In short, a successful arbitration evidentiary hearing is a complicated symphony performance that often calls for precise coordination of the counsel team, client representatives, fact witnesses, documentary evidence, experts, demonstratives, and more. Having served as a mock arbitrator, it is rewarding to be able to provide feedback that assists the team in perfecting their symphony performance, helps witnesses feel more at ease in testifying, and ideally fosters a closer relationship between the client and external counsel.

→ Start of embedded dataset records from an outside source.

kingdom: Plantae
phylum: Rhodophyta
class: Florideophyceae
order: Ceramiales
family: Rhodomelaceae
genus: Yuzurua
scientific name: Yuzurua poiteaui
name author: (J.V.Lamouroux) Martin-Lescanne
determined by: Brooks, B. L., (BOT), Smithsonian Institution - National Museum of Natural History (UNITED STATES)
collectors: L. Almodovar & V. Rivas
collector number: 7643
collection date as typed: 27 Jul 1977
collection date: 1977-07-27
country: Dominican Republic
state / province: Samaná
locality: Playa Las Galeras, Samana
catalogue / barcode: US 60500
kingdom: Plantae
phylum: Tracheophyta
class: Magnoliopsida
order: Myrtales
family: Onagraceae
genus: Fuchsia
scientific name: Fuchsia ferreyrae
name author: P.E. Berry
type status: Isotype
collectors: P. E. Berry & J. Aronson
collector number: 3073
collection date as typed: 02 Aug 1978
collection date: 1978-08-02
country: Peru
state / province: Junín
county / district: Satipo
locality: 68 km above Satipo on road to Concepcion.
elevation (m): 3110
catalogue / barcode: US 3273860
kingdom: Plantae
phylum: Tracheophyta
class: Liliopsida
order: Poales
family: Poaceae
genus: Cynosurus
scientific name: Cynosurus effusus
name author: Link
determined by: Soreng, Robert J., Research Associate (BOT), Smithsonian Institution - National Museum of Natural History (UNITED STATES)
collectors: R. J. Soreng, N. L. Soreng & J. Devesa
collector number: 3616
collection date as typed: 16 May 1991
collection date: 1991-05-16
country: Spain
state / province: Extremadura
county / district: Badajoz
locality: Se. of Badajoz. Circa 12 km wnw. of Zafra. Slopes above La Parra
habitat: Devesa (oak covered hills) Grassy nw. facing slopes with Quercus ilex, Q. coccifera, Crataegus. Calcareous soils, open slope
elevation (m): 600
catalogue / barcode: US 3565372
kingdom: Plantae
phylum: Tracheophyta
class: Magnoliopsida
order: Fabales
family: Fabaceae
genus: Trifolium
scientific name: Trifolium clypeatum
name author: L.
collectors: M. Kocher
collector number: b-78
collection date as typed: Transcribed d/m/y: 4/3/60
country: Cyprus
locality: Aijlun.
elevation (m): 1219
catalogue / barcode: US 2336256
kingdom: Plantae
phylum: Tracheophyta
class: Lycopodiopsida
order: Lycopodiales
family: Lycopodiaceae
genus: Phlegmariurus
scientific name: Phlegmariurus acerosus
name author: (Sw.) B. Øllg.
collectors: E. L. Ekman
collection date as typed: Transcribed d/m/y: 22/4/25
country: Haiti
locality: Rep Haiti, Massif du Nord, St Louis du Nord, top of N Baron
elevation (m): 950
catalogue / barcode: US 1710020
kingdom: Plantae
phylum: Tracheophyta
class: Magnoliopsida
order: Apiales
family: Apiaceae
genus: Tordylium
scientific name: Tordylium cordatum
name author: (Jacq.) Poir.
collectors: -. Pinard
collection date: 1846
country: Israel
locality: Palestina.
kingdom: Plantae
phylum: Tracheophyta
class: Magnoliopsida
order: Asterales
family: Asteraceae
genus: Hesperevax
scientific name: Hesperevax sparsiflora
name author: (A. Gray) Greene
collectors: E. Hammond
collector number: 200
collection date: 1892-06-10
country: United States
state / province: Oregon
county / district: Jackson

As a long-time faculty coach of student moot teams, I have learned how important it is to try to convey feedback in a constructive way that builds team unity and performance. Like a moot team, the entire arbitration team’s success may be compromised by one or more underperforming participants. It is important to have each section of the “arbitration orchestra” fully prepared for the evidentiary hearing. Mock arbitrations are opportunities to improve and refine the performance of all who have a role in the hearing. Mocks also may facilitate strategic choices as to what arguments and evidence to feature at the hearing as distinguished from arguments and evidence that may be better presented or explained more granularly in written submissions after the hearing. Mock arbitrations focus on making the most of oral advocacy, testimony, and documentary evidence at the hearing so that the orchestra performs optimally.